Mi accascio sul divano, chiudo gli occhi e mi godo qualche istante di relax.
Mi guardo attorno, è tutto così diverso. Questa non è casa mia, ma è come se lo fosse. Questo non è il mio divano, ma è abbastanza comodo. Quella non è la mia tv, ma è molto più grande.
Affondo la mia faccia tra i cuscini del divano, mi scappa un urlo liberatorio. Sorrido.
Mi alzo e comincio a saltellare come uno stupido bambino. Nella mia testa continua a riecheggiare una sola domanda: com'è possibile che io sia arrivato qui?
Non me lo so spiegare, tanto meno realizzare. Continuo a fare avanti e indietro tra la cucina e la camera da letto. Tutto mi sembra così surreale che per qualche strano caso del destino sbatto il mignolo del piede contro la colonna in ferro. Trattengo il fiato per evitare di imprecare.
Mi siedo nuovamente sul divano. Incrocio le gambe per cercare di alleviare il dolore.

Tiro fuori il cellulare dalla tasca dei miei pantaloni. Un messaggio da parte di Andrew che mi chiede se fossi arrivato o meno. Una foto da parte di Antonio in cui mostra il suo hotel a Rio de Janeiro.

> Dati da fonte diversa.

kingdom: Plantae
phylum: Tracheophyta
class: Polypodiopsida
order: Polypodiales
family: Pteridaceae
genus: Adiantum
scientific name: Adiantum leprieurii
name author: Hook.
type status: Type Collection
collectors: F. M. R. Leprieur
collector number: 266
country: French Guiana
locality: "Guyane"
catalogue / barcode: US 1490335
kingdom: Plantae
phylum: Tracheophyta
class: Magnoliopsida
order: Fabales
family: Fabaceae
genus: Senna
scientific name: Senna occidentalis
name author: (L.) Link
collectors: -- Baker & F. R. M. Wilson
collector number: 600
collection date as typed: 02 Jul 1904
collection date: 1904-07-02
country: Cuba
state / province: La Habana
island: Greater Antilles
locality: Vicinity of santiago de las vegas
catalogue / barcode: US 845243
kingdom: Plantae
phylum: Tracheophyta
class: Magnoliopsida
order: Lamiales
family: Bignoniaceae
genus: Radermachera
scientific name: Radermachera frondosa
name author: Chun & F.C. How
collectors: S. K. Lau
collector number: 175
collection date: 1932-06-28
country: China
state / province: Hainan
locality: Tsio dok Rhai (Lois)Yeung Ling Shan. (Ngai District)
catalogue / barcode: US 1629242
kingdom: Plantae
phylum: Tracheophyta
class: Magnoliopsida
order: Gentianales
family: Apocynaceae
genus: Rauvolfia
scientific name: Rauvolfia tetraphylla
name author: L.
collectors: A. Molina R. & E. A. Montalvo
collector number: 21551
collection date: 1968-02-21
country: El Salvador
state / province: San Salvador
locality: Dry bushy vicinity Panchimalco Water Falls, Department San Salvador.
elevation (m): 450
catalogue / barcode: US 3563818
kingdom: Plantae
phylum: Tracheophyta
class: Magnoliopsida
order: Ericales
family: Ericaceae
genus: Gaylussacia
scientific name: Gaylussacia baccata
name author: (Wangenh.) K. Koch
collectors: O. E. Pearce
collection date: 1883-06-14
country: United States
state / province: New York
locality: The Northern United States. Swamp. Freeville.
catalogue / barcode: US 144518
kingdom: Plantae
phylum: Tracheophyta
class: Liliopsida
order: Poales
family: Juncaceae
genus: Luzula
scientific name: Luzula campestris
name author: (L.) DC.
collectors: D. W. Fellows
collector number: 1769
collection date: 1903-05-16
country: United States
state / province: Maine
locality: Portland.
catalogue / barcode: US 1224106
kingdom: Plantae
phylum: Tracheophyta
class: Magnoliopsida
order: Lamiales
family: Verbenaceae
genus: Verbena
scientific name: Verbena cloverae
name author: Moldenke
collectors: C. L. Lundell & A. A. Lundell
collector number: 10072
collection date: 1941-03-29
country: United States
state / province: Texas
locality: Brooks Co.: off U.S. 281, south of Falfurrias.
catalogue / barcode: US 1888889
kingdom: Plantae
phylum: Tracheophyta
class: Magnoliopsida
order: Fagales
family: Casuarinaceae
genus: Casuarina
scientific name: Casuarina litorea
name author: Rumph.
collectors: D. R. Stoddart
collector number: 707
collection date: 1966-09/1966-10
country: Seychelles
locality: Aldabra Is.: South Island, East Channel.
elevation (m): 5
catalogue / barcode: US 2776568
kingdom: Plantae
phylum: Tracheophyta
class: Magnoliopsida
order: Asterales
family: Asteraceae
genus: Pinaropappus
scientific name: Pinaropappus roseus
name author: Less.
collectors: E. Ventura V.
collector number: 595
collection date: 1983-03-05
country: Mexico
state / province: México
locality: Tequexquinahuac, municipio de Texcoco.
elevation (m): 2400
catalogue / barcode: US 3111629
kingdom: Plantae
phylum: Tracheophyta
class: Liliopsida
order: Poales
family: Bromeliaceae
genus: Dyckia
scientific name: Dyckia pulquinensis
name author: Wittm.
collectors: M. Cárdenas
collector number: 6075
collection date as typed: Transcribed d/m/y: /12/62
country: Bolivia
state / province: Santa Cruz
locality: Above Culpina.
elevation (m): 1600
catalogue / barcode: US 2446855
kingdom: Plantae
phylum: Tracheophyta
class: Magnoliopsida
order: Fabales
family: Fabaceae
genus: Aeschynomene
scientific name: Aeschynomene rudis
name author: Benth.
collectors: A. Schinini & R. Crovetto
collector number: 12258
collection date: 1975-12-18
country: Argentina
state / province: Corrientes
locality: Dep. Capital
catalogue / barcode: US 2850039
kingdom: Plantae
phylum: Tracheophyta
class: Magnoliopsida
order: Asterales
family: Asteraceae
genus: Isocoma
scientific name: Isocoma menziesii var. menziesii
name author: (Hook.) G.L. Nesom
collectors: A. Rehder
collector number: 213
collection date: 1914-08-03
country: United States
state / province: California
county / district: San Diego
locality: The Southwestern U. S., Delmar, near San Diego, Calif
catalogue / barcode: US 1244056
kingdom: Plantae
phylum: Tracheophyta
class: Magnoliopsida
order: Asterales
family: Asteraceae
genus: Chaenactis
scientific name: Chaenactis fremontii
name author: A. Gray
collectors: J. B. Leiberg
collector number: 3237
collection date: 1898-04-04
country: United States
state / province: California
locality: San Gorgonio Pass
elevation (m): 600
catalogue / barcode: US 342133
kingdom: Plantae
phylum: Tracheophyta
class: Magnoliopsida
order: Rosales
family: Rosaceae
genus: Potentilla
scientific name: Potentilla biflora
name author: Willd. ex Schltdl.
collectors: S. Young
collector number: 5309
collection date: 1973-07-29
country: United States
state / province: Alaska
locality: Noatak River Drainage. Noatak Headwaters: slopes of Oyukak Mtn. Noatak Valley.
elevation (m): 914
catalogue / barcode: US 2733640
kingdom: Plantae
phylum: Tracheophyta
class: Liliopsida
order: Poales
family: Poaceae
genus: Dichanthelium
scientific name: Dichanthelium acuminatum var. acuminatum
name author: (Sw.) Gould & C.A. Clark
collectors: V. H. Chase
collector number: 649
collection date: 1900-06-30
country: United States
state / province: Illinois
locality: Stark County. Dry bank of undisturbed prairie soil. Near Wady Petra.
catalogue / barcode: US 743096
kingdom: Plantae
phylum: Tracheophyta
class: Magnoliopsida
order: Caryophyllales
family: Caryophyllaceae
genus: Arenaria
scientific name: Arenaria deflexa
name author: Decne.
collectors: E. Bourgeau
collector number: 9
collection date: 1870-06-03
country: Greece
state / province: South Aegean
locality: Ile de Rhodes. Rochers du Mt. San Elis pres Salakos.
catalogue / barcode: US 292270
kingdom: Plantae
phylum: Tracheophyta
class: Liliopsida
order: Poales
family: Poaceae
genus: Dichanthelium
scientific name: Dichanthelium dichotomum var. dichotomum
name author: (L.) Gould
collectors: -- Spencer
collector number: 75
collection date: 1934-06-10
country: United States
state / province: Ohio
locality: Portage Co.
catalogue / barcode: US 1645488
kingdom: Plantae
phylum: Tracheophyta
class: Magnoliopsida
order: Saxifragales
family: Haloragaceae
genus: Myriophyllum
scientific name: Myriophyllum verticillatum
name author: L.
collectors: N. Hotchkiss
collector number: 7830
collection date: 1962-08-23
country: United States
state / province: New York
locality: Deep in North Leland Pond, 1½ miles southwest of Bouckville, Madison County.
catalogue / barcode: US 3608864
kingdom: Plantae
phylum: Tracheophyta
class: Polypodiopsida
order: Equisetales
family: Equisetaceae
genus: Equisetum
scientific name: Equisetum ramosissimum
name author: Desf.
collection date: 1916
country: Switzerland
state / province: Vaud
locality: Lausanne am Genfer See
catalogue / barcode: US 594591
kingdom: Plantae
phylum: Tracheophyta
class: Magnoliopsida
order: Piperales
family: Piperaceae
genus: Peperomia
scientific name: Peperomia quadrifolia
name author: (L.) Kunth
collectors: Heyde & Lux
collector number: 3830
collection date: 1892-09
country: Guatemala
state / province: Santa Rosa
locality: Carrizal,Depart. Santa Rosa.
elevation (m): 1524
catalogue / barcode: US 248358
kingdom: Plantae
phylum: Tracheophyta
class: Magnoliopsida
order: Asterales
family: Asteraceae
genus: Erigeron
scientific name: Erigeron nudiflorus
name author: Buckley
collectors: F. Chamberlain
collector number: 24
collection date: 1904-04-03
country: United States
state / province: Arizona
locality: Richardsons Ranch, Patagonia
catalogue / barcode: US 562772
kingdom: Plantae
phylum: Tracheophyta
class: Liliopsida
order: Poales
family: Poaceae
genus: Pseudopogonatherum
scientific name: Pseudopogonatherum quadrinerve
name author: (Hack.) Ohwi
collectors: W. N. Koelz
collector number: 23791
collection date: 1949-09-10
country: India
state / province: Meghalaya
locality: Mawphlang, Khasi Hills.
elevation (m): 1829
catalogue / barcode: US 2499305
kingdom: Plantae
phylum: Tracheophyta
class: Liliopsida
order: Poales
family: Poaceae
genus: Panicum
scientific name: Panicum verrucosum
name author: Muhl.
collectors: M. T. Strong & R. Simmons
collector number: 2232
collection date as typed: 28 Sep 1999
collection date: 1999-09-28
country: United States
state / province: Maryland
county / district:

Guardo l'orologio, sono quasi le undici del mattino. Ignoro il messaggio di Andrew, lo chiamo direttamente per sentire la sua voce. Neanche un giorno da quando ho lasciato il territorio trentino e già sento la sua mancanza. D'altronde come ci si può abituare all'assenza di una persona dopo averci convissuto per mesi?
<<Pronto? Mike sei arrivato? Come stai?>> chiede.
<<Ciao Andrew. Sì, sono arrivato. Finalmente sono a casa>>.